Ribuan Warga Australia Berdemo Tolak Vaksinasi Corona
Begitu pula yang terjadi di Ausie. Ribuan demonstran berkumpul di berbagai kota besar di Australia untuk menolak vaksinasi virus Corona (COVID-19). Aksi protes tandingan yang mendukung langkah-langkah protokol kesehatan di Australia juga digelar secara terpisah.
Seperti dilansir AFP, Sabtu, 20 November 2021. program vaksinasi Corona di Australia bersifat sukarela dan dinilai sangat berhasil, dengan nyaris 85 persen penduduk yang berusia 16 tahun ke atas di negara itu telah divaksinasi Corona sepenuhnya. Bahkan kehidupan telah kembali relatif normal bagi mereka yang sudah divaksinasi.
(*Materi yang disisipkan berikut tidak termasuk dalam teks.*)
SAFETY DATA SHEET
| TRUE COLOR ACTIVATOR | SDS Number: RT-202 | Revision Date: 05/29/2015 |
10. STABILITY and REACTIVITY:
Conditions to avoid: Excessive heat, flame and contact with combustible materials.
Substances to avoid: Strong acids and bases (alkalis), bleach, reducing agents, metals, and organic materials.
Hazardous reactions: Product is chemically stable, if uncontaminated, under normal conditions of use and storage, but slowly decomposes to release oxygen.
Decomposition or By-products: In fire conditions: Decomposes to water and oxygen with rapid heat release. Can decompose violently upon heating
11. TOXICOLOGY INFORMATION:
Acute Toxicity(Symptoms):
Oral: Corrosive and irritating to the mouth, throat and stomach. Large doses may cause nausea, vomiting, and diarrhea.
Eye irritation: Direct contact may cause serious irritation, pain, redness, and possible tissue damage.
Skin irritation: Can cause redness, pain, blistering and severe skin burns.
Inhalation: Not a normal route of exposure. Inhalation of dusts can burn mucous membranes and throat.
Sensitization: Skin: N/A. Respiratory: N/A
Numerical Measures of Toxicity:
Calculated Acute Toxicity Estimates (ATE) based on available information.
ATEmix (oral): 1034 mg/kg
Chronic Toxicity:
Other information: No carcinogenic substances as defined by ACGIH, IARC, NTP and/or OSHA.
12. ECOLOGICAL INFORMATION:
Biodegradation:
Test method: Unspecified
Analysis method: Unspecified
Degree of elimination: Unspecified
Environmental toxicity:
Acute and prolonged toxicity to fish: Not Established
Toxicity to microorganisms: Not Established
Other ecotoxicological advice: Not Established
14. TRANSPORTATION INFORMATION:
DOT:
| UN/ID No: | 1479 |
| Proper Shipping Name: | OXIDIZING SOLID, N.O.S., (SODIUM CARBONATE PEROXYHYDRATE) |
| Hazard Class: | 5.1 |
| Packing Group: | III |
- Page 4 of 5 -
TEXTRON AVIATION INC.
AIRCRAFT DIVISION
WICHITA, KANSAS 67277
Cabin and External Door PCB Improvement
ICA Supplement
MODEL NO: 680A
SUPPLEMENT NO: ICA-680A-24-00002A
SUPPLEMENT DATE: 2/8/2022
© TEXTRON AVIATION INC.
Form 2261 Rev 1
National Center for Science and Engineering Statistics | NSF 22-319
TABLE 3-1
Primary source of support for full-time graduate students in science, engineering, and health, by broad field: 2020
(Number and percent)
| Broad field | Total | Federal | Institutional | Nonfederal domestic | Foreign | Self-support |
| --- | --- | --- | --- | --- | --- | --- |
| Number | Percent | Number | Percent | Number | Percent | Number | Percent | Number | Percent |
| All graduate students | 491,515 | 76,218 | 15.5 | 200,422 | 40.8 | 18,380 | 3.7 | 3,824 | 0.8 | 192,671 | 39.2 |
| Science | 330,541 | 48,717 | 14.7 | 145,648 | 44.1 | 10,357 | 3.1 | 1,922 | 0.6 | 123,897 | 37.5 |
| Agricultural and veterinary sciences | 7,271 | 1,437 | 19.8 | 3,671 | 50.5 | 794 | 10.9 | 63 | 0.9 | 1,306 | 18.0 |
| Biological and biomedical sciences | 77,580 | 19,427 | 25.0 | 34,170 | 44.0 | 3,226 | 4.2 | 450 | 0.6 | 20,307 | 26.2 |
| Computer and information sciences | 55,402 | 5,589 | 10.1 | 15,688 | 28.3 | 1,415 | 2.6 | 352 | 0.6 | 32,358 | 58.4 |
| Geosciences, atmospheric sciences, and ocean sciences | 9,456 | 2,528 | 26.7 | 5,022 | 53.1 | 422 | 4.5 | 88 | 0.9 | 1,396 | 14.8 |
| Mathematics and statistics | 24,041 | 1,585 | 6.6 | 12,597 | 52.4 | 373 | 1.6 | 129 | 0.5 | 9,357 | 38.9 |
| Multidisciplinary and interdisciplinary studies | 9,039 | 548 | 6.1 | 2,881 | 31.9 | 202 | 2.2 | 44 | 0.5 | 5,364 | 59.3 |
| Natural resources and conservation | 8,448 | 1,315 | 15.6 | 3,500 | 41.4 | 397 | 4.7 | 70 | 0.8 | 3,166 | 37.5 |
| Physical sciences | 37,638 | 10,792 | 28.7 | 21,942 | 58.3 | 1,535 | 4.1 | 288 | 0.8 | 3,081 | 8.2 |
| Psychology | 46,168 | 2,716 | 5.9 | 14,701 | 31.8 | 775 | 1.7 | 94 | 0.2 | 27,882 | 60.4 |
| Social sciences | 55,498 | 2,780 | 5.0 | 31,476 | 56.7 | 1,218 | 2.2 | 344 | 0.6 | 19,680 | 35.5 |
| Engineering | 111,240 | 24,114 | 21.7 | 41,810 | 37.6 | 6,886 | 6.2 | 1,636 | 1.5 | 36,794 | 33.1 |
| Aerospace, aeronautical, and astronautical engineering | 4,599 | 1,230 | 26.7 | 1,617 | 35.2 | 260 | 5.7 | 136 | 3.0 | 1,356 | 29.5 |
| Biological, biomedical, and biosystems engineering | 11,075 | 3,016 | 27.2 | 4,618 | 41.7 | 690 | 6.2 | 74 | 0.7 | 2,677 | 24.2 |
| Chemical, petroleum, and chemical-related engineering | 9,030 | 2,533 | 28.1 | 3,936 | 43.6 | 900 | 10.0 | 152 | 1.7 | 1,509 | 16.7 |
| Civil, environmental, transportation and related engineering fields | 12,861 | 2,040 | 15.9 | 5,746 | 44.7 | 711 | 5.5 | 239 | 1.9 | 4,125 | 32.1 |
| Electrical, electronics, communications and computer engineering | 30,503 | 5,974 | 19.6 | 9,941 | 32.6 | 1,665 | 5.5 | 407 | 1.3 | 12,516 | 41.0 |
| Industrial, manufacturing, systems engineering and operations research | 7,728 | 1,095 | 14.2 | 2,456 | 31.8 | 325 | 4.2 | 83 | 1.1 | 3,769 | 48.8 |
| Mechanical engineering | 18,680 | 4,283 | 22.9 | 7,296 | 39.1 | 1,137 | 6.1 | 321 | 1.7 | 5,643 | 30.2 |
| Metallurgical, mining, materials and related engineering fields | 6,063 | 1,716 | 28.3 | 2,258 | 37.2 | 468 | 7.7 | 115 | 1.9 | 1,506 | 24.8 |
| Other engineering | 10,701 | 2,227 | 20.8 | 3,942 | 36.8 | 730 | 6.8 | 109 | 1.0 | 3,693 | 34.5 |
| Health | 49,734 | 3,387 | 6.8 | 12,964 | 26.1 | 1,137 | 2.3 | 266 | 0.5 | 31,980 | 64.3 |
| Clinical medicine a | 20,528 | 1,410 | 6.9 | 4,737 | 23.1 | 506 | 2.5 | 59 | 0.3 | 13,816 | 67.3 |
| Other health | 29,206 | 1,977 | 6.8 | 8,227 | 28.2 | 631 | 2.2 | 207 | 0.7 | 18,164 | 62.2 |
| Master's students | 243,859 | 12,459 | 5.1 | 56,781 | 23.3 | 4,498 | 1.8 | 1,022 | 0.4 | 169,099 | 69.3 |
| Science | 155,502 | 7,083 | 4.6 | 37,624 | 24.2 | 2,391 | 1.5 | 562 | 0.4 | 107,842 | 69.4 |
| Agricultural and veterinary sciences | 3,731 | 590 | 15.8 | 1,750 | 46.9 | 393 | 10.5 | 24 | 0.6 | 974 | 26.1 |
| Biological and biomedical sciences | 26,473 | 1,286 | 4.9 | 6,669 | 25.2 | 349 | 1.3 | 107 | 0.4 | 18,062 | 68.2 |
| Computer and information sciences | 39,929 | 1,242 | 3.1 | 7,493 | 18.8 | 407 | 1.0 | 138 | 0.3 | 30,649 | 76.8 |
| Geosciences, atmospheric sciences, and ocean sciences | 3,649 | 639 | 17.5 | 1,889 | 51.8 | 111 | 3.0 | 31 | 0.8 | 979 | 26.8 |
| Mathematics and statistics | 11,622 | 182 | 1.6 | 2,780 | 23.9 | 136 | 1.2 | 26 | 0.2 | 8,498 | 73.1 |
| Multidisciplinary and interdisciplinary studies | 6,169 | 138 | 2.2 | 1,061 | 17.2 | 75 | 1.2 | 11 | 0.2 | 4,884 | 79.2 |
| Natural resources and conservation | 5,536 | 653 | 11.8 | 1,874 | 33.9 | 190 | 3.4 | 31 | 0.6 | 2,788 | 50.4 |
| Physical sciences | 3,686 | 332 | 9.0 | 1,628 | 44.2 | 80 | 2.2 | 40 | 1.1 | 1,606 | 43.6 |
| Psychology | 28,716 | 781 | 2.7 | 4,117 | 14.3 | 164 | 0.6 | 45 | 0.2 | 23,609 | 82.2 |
Di Melbourne, yang terletak di negara bagian Victoria, kerumunan ribuan orang menyerukan agar pemimpin negara bagian itu, Daniel Andrews, dijebloskan ke penjara. Mereka juga menyuarakan kemarahan atas usulan wewenang baru selama pandemi yang dianggap kontroversial.
Meskipun pandangan soal vaksinasi di Sydney cenderung beragam, kehadiran pandangan anti-vaksinasi dan konspirasi bayangan kerap diserukan oleh para pembicara dan disampaikan melalui banyak tanda.